Patella Bone Anatomy

The knee patella bone or more commonly the patella is a firm small triangular bone that is located in front of the knee joint. The function of the patella cartilage is to protect the front part of the knee. The knee joint undergoes a lot of stress on a daily basis. The knee is utilized in almost every type of activity such as walking, leaping, running, jogging, lifting and so on. The patella located just in front of the knee joint bears the brunt of the stress, serving as a physical barrier. For example when one falls on the knees, it is the patella which absorbs all the trauma and prevents damage to the delicate patella ligaments, muscles and tendons. Any sporting activity done with the legs involves the patella. Even though it appears that the patella is floating, it is actually connected by a series of ligaments to muscles both above and below the knee joint.

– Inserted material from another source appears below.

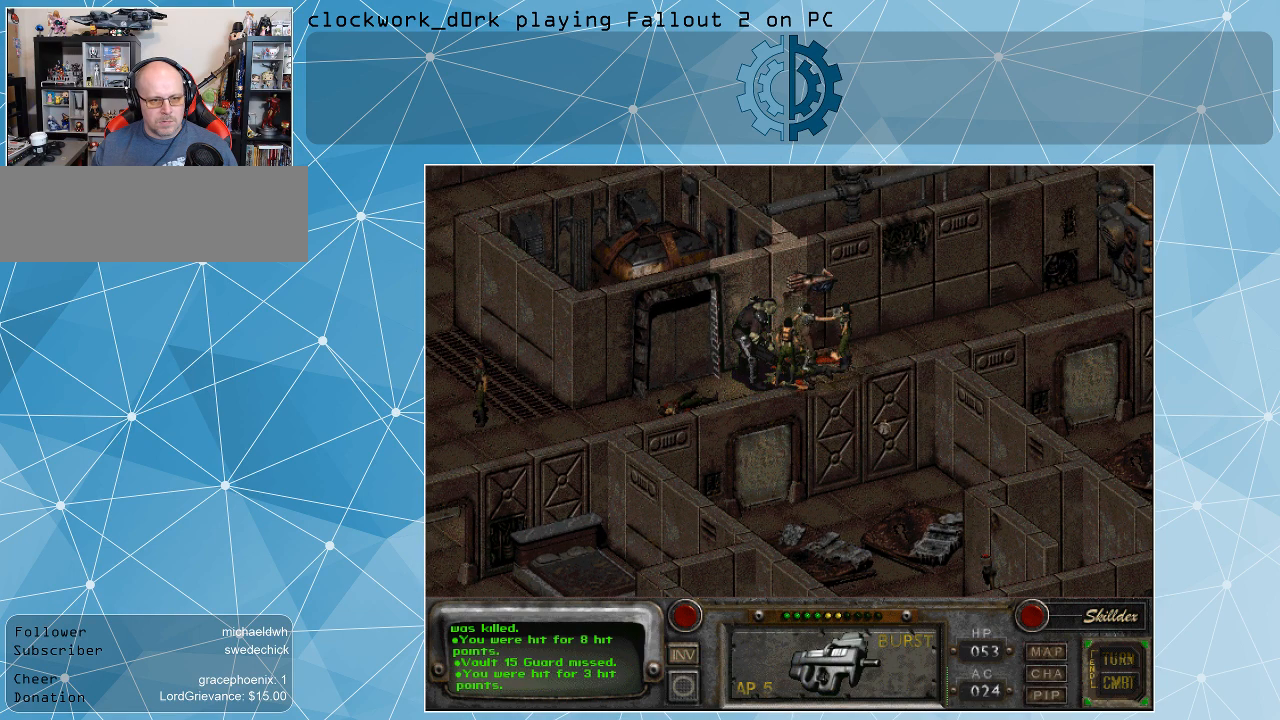
{"keys": [], "mouse": [], "events": []}
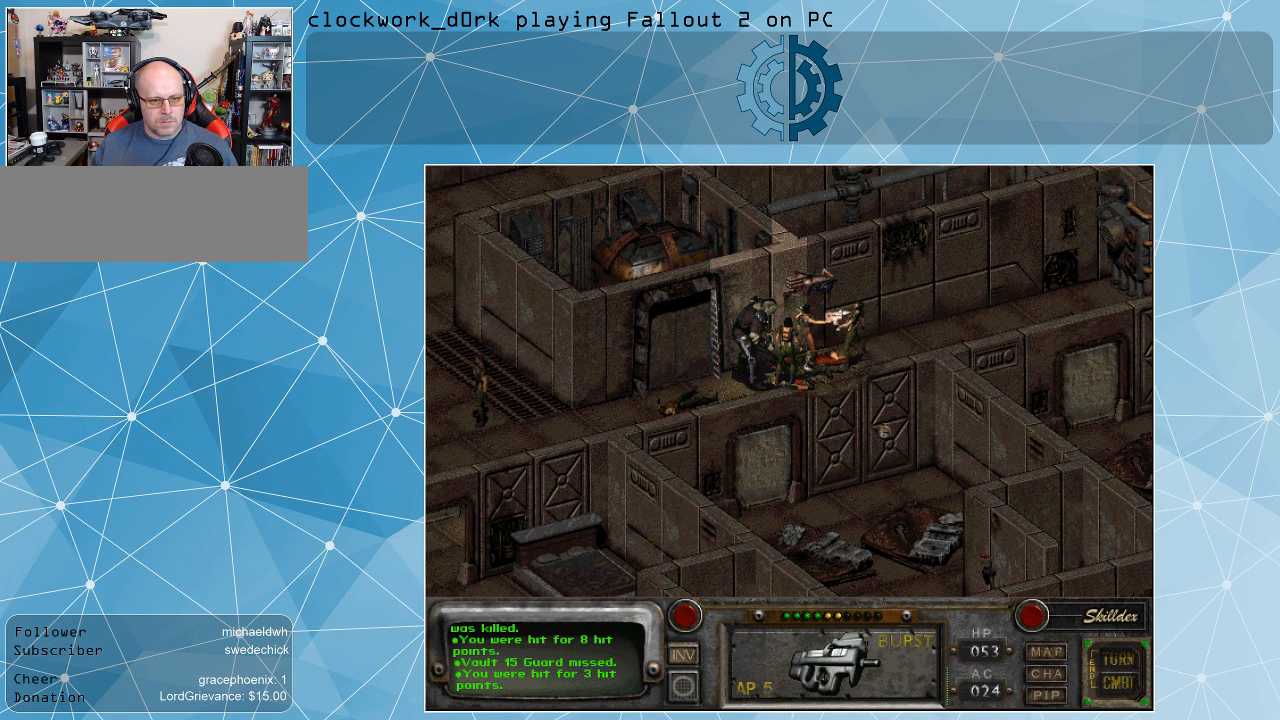
{"keys": [], "mouse": [], "events": []}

The large muscle known as quadriceps femoris located in front of the thigh attaches to the top of the patella. When the lower leg straightens, this strong muscle contracts and pulls the patella upwards. The bottom of the patella is connected to the lower leg by the patella tendon. During walking, the patella is pulled and maintained in its anatomical position by the synchronous activity of the two tendons. There are other patella ligaments which also play a pivotal role in keep the knee laterally and medially stable by keeping the knee cap in its anatomical location.

The knee patella bone also acts as a lever helping to extend the knee joint and also provides solid base for attachment of tendons. In this way, when the muscles contract and pull the patella up, the individual is rapidly able to stand up faster, lift more weights or kick with great force.

The patella cartilage is quite soft in children but by the age of 6 it becomes calcified and hard. There are a few individual who do not have a patella or have a very small patella. When the patella gets injured, it can produce symptoms which may mimic a joint injury.

Patella dislocation is quite common in young female athletes. In such cases the patella slides out of position and may be associated with moderate pain. The dislocation can easily be reduced by gently extending the leg and pushing the patella back into position. When patella dislocation is chronic it may cause knee swelling, pain and inability to fully flex the knee. A knee brace and pain medications may help in treating this dislocation. When conservative methods fail, surgery may be used to relocate the patella. Surgery is only recommended when there is compromised leg function, gross instability and rupture of the tendons. However, most sports experts indicate that non surgical methods should always be used to treat the knee patella bone first.